Hace 84 años no era fácil dar el presente en los mundiales porque el viajar no era un placer.
Luciano Wernicke
El traslado de un equipo de fútbol no representa hoy mayores contratiempos. Muchos de los seleccionados que participarán del Mundial de Brasil, por ejemplo, tendrán un avión propio para volar de una sede a otra sin dilaciones ni distracciones con otros viajeros.
Pero, hace 84 años, no fue fácil dar el puntapié inicial mundialista precisamente porque viajar no era “un placer”, como canta Pipo Pescador. El congreso de Barcelona de 1929 había decidido que la primera Copa se jugara en Uruguay en 1930 y las naciones europeas no querían viajar tantas semanas en barco para competir en ese paisito del fin del mundo. El presidente de la FIFA, el francés Jules Rimet, convenció a los dirigentes de su propio país, Rumania, Yugoslavia y Bélgica para que concurrieran a la gran cita. Uruguay también colaboró: pagó el traslado de todos los participantes.
Las delegaciones de Francia, Rumania y Bélgica partieron el 21 de junio desde la bella ciudad provenzal de Villefranche-sur-Mer hacia el Río de la Plata, a bordo del barco “Conte Verde”, mientras el equipo de Yugoslavia se trasladó en la nave “Florida”. Llegaron dos semanas más tarde a Montevideo, sede exclusiva del torneo.
Cuatro años después, la odisea fue protagonizada por las escuadras americanas -como Argentina, Brasil o Estados Unidos- con un agravante: todas se volvieron tras perder el primer partido porque se había cambiado el sistema de competencia y, en lugar de grupos iniciales, se había establecido un cuadro de eliminación directa que arrancó desde octavos de final. Brasil y Argentina, por ejemplo, demoraron dos semanas en arribar a la península itálica y apenas dos días en quedar eliminados, víctimas del nuevo esquema.
En 1934, los prolongados traslados marítimos no fueron el único escollo para los deportistas. El delantero húngaro Gyorgy Sarosi no pudo participar del triunfo de su equipo sobre Egipto, por 4 a 2 en Nápoles, porque… ¡había perdido el tren que debía llevarlo desde Budapest a Italia!
El 4 de mayo de 1949, un año antes del primer Mundial de Brasil, se produjo una de las grandes tragedias de la historia del fútbol. El avión que transportaba los jugadores y el cuerpo técnico del club italiano Torino se estrelló poco antes de arribar a la capital piamontesa contra una basílica de la localidad de Superga. El plantel granate regresaba de Lisboa, Portugal, donde había enfrentado a Benfica en un match amistoso. La tragedia también golpeó fuerte a la selección italiana: diez de sus once titulares jugaban en el equipo turinés, que había ganado las últimas cuatro ligas de manera consecutiva.
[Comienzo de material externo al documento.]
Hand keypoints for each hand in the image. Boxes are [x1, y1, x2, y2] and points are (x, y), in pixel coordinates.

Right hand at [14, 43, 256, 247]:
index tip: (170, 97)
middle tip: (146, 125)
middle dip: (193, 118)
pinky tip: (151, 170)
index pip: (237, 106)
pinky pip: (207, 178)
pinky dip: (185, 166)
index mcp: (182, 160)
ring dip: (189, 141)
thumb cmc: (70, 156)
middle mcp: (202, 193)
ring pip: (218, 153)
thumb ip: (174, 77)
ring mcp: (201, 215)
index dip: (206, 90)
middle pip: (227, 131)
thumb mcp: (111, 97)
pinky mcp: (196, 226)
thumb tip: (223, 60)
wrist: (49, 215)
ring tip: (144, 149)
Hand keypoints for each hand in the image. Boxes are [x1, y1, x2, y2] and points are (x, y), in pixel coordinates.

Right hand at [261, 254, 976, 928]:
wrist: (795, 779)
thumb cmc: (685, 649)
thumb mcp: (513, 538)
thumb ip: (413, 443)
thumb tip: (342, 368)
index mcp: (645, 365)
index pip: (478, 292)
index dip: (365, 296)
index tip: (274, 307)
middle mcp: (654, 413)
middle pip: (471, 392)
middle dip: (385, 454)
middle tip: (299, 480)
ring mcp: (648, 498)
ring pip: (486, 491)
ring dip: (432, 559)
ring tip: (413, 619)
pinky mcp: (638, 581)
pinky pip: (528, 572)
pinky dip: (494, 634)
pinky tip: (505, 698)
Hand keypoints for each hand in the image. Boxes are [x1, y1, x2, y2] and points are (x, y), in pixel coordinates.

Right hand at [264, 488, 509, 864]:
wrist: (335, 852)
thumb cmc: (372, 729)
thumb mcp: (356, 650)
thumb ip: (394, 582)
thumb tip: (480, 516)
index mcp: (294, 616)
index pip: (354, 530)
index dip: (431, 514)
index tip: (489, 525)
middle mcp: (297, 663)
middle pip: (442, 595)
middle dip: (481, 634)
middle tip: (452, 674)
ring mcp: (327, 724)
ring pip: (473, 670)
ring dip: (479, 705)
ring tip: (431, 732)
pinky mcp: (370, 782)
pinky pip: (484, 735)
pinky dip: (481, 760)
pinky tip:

Para viajar a Brasil a defender el título de 1938, el entrenador Ferruccio Novo se enfrentó a dos problemas: uno, armar un nuevo seleccionado “de cero”; otro, el traslado hacia Sudamérica, ya que, después de lo sucedido, los jugadores estaban muy sensibilizados y nadie quería ver un avión ni en figuritas. En conclusión, se determinó que la escuadra “azzurra” viajara en barco, única delegación que arribó por ese medio a Brasil. Ya en alta mar, Novo se topó con otro imponderable: en el primer entrenamiento todas las pelotas terminaron en el mar.
Al arribar varios días después a Santos, localidad-puerto de San Pablo, los jugadores italianos se encontraban mal entrenados y ligeramente excedidos de peso. En su debut, Italia fue derrotada por Suecia 3-2 y quedó eliminada cuatro días después cuando el equipo escandinavo empató con Paraguay. El equipo peninsular fue el primer defensor del título en no superar la primera ronda de la competencia siguiente.
A su regreso a Roma, Novo aceptó estoico las durísimas críticas que le llegaron a través de la prensa, aunque en su defensa declaró: “Solamente se me puede atribuir un error: El de no haber insistido en llevar en avión a los jugadores”.